The genus name is derived from the Greek trypano (borer) and soma (body) because of their corkscrew-like motion, and the species name from antiquua (old) reflecting the age of the specimen. All trypanosomes are heteroxenous (requiring more than one obligatory host in order to complete life cycle) or are transmitted through some variation of a vector.

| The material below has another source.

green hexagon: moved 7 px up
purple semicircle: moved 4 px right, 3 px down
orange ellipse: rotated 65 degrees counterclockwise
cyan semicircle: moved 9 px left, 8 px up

The species was described in 2005 by George Poinar Jr. in the journal Vector-Borne & Zoonotic Diseases from metatrypanosomes preserved in several fecal pellets encased in Hymenaea protera amber. The fossil was recovered in the Dominican Republic from early Miocene Burdigalian stage deposits on the island of Hispaniola. Included with the pellets and thought to be the origin for them, is the extinct kissing bug Triatoma dominicana. This association is the oldest known example of the vector association between Triatoma and Trypanosoma. The holotype, deposited in the Oregon State University as specimen number P-3-3, was mined from the La Toca mine in the Dominican Republic. T. dominicana and T. antiquus lived in an environment similar to modern moist tropical rain forests. The preserved metatrypanosomes range in size from 11 to 20 μm with the average length being 15 μm. The species is placed in the Trypanosoma subgenus Schizotrypanum, and is identifiable by age and the average length being shorter than that of other Schizotrypanum species. Based on the contents of the amber specimen including three hematophagous insects, it is likely to have been formed in a tree cavity. Associated with the insects are several mammal hairs from an unidentified Chiropteran, the likely host for T. dominicana. The pellets are thought to have been deposited after the T. dominicana finished feeding on the host bat. Modern bat-hosted trypanosomes in the region are considered a vector for the fatal Chagas disease in humans.